Infectious skin disorders were one of the most common dermatologic diagnoses encountered in this study. Contributing factors for skin infection in neurosurgical in-patients are an altered skin barrier due to decreased sweat production,11 increased sebum excretion,12 and immunologic changes including a decrease in immune function via alterations in natural-killer cells, T-cells, and interleukin receptor levels.13 In contrast to a previous report that suggested an increased rate of fungal infections below the level of spinal cord injury,14 we did not identify a significant correlation between spinal disease and fungal skin infections. This discrepancy is possibly due to transfer of these patients to the rehabilitation medicine unit.

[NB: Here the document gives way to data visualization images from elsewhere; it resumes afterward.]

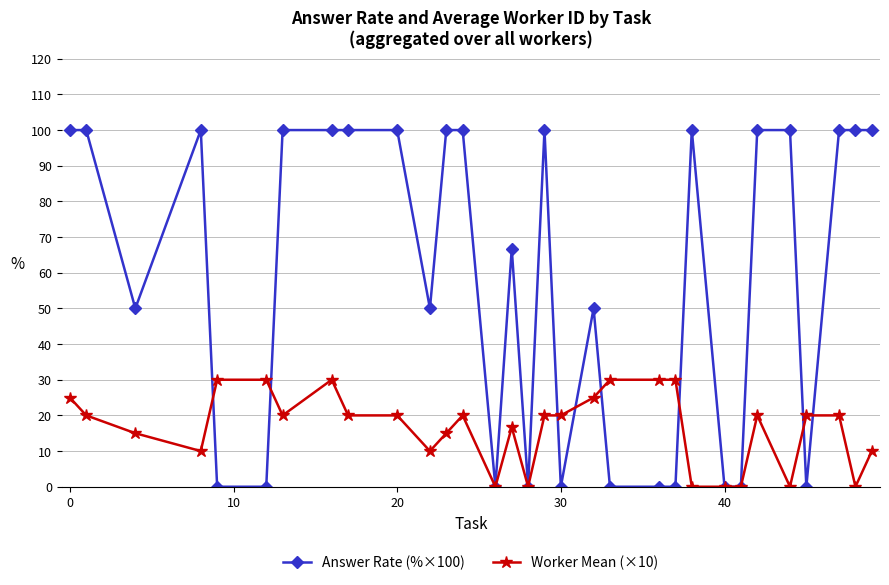

List the series in order of their peak value, lowest first.

Worker Mean (×10), Answer Rate (%×100)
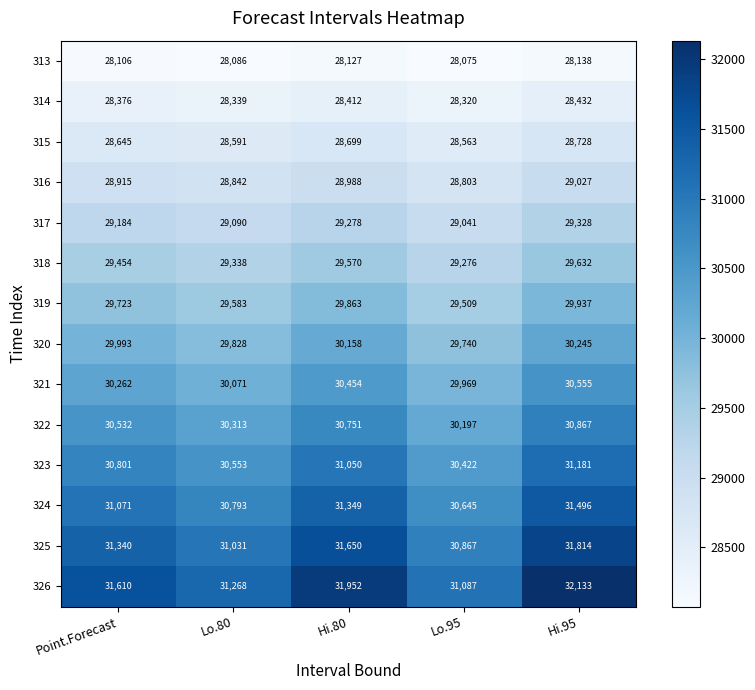

Which series has the largest total across all categories?

326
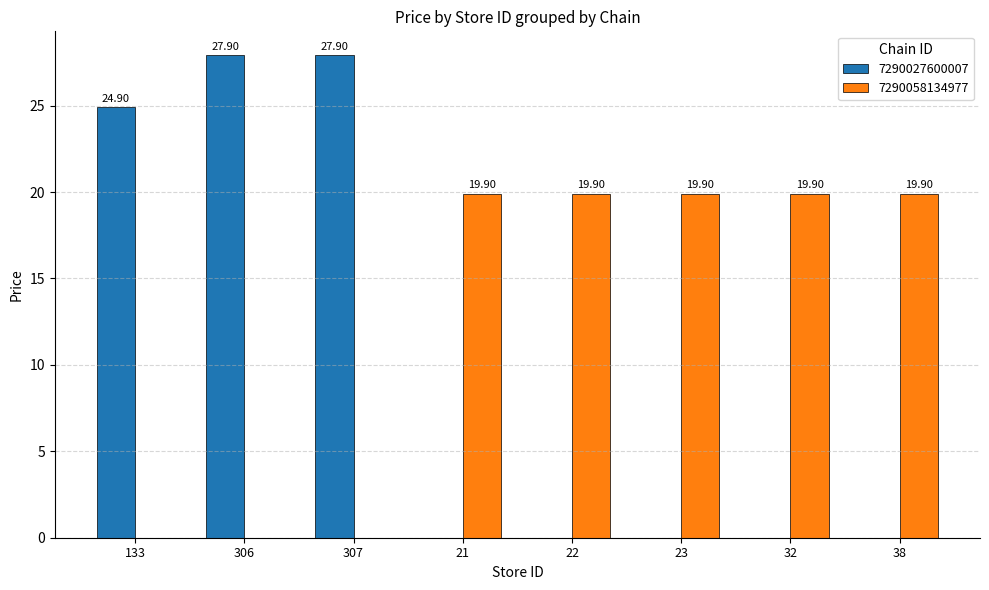

Reading left to right, what are all the values shown in this chart?

7290027600007: 133=24.9	306=27.9	307=27.9	21=0.0	22=0.0	23=0.0	32=0.0	38=0.0
7290058134977: 133=0.0	306=0.0	307=0.0	21=19.9	22=19.9	23=19.9	32=19.9	38=19.9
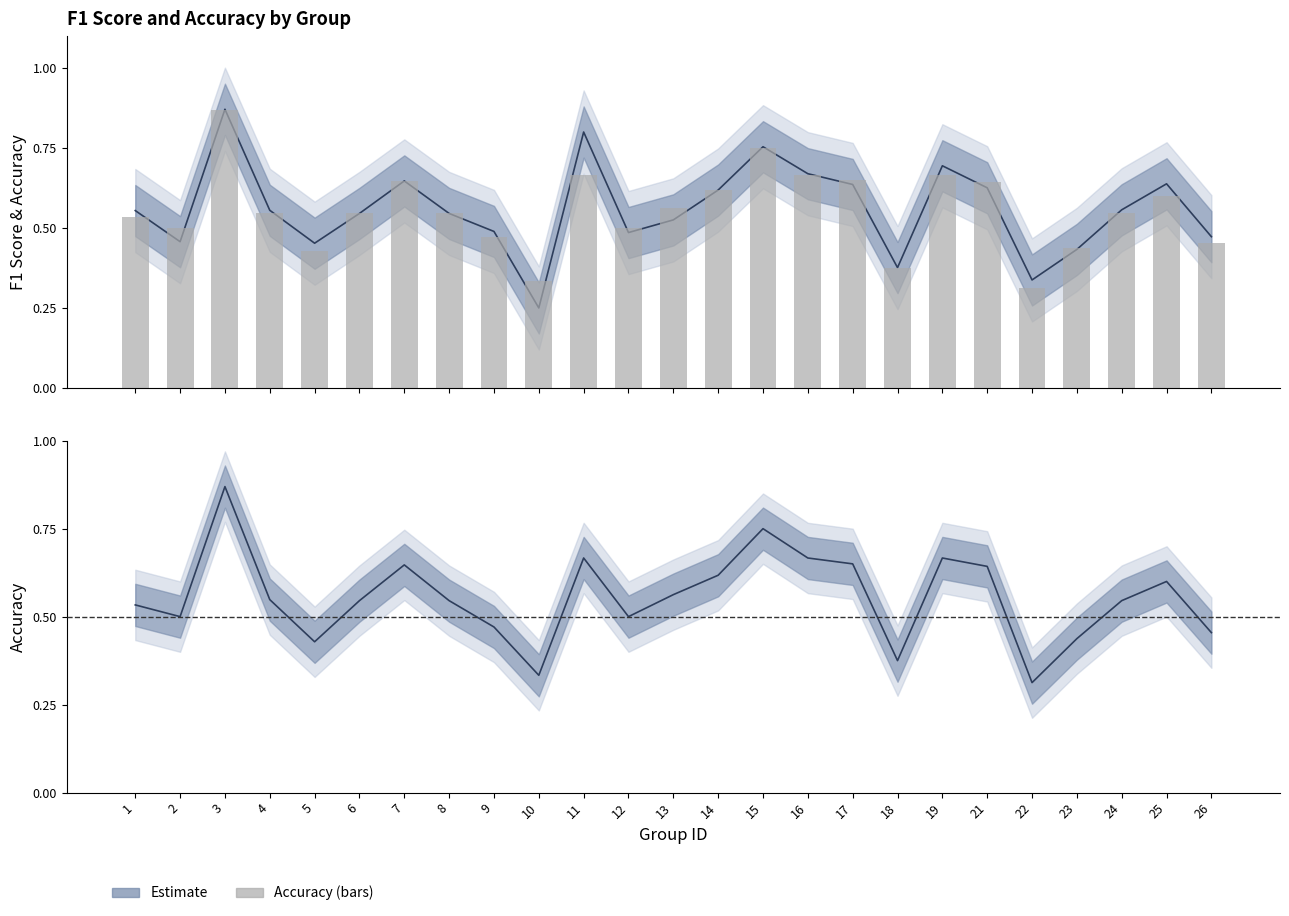

What is the maximum value shown in the chart?

0.9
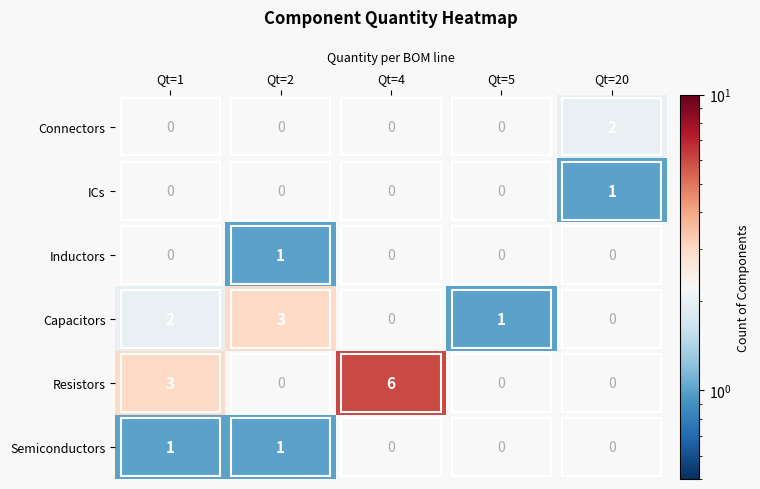

The value of Resistors at Qt=4 is 6. True or false?

True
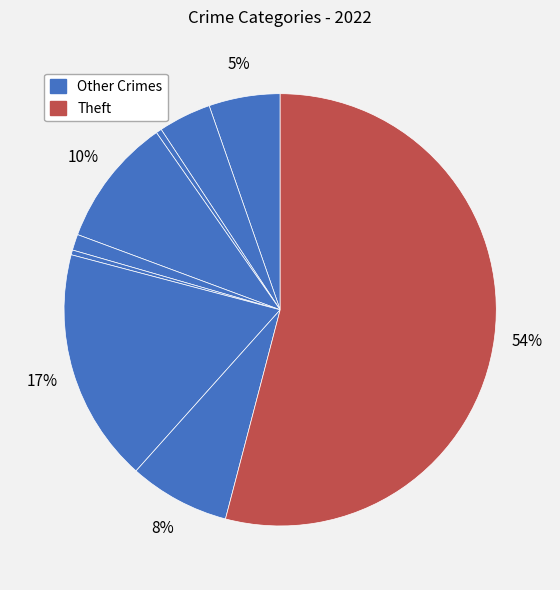

How many segments does this pie chart have?

9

Adverse drug reactions was the third most frequent reason for consultation, which is consistent with that reported in previous studies.1,11,15 Notably, 37 patients (10.8%) developed adverse drug reactions after exposure to contrast media, of which the most common adverse reaction was skin eruption,13 for computerized tomography or angiography. However, none of the individual neurosurgical conditions were significantly associated with Adverse drug reactions except for cerebral aneurysm. There was a greater likelihood of an infectious neurosurgical condition in patients diagnosed with Adverse drug reactions. The findings are natural as the major putative drugs implicated in cases of Adverse drug reactions among dermatology referrals were antibiotics (50%) and antiepileptics (13%).13

The wide spectrum of dermatologic conditions seen in in-patient multidisciplinary hospitals can pose diagnostic and therapeutic challenges to non-dermatologists in patient care. Falanga et al.,16 reported a mean diagnostic accuracy for dermatologic diagnoses made by non-dermatologists to be 48%. Our results enhance understanding of in-patient neurosurgical dermatology consultations and may be helpful in developing educational materials and management guidelines.17

Limitation of the study

This study has some potential limitations. It has a retrospective design, with all the attendant limitations of a retrospective study. Reliance only on the medical records is potential limitation. Paucity of histological information limited the interpretation of data. Vagueness of a control group because the study was conducted in in-patients only. Comparing the dermatological findings in neurology unit’ inpatients and the general population may make up for this weak point in case of need. And larger prospective studies may help to shed light on useful clinical features that may determine the relationship between underlying neurological disorders and dermatologic conditions such as ICH and SD.

Acknowledgements

None.

Conflict of interest

The author declares no conflict of interest.